- **Reading text**

'''

Washington, DCWhen the Cook IVC filter manufactured by Cook Medical and identified as the Cook Gunther Tulip Filter System achieved formal approval by the US Food and Drug Administration (FDA) in 2003, it was approved under an FDA 510(k) Clearance designation – a shortcut to the approvals process that continues to generate a fair bit of controversy. Advocates say the fast-track process allows the introduction of promising medical devices to the marketplace sooner. Critics, however note that medical devices such as the inferior vena cava filter are plugged into the market and used on patients without thorough testing.
The 510(k) protocol is based on the premise that device updates, or new designs that are substantially equivalent to devices already on the market and performing satisfactorily, can bypass a clinical trial process which can be lengthy, costly, and delay the introduction of a product to the market.
However, it has been found that many medical devices which fail shortly after market introduction have gained access to the market through the 510(k) process. New-age hip joints, for example, were approved largely through the 510(k) Clearance protocol due to the similarity of design to preceding artificial hips, even though more traditional materials such as ceramics were replaced by metal, creating a metal-on-metal joint. In the end, the joints were problematic – causing inflammation and infection of surrounding tissue, and metal toxicity in the bloodstream.
Had those joints been tested on a collection of test subjects before they were introduced, such failures may have prevented a vast number of plaintiffs from having to undergo hip revision surgery.
It may have also helped prevent lawsuits.
The inferior vena cava filter is a small ‘catcher’s mitt’ inserted into the inferior vena cava artery, which carries deoxygenated blood from the lower extremities up to the heart and lungs. For individuals predisposed to blood clots who can’t tolerate blood thinners, the IVC filter has been pressed into service as an alternative. Placed in the inferior vena cava at a specific insertion point, the filter entraps blood clots and prevents migration to the heart and lungs. However, IVC filters such as those manufactured by C.R. Bard and Cook Medical have been found to fail – either through the breakage of struts, or through the migration of the complete unit, and both scenarios harmful to the patient.
In the case of plaintiff Elizabeth Hill, she received a Cook IVC filter in the Cook Celect line. The filter was also designed to be retrieved, in keeping with FDA cautions that risk for adverse health increase the longer an IVC filter remains in place after the immediate danger of blood clot has passed.
However, according to Hill’s IVC filter lawsuit, initial attempts to retrieve the filter shortly after it was inserted proved futile. Upon further investigation, it was determined the filter had pierced a large blood vessel as well as Hill’s small intestine, both requiring surgery.
The Cook Celect filter Hill received was approved, in 2008 via an FDA 510(k) Clearance
Four years later Cook Medical achieved approval for a revision of their Cook Celect and Gunther Vena Cava Filter sets also through the 510(k) protocol (No. K121057).
Two years after that, in 2014 the FDA issued a safety alert with regard to IVC filters.
Hill filed her IVC filter lawsuit that same year.
The case is Hill v. Cook Medical Inc. et al, Case No. 1:2017-cv-06016, filed in US District Court for the Southern District of Indiana, Indianapolis Division.

'''

Records contained in a dataset
'''

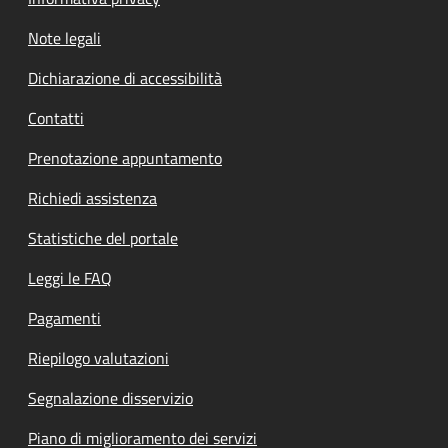
Note legali
Dichiarazione di accessibilità
Contatti
Prenotazione appuntamento
Richiedi assistenza
Statistiche del portale
Leggi le FAQ
Pagamenti
Riepilogo valutazioni
Segnalazione disservizio
Piano di miglioramento dei servizi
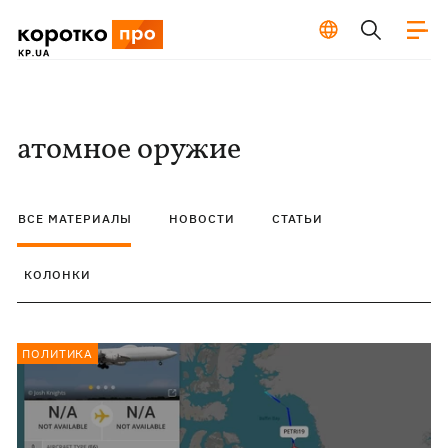
атомное оружие
ВСЕ МАТЕРИАЛЫ
НОВОСТИ
СТАТЬИ
КОЛОНКИ
ПОЛИТИКА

'''

- **Problems to solve**
1 – According to the IVC filter article, in what two ways have IVC filters been found to fail?
2 – Decide whether each statement agrees with the IVC filter article, answering yes or no and quoting the words that settle it.
(a) The Cook Celect filter that Hill received was approved through an FDA 510(k) Clearance.
(b) The first attempts to retrieve Hill's filter were successful.
(c) The FDA issued a safety alert about IVC filters in 2014.

- **Task-by-task solutions**
1 – Through the breakage of struts or through the migration of the complete unit.

2 –
(a) Yes: "The Cook Celect filter Hill received was approved, in 2008 via an FDA 510(k) Clearance"
(b) No: "initial attempts to retrieve the filter shortly after it was inserted proved futile"
(c) Yes: "in 2014 the FDA issued a safety alert with regard to IVC filters"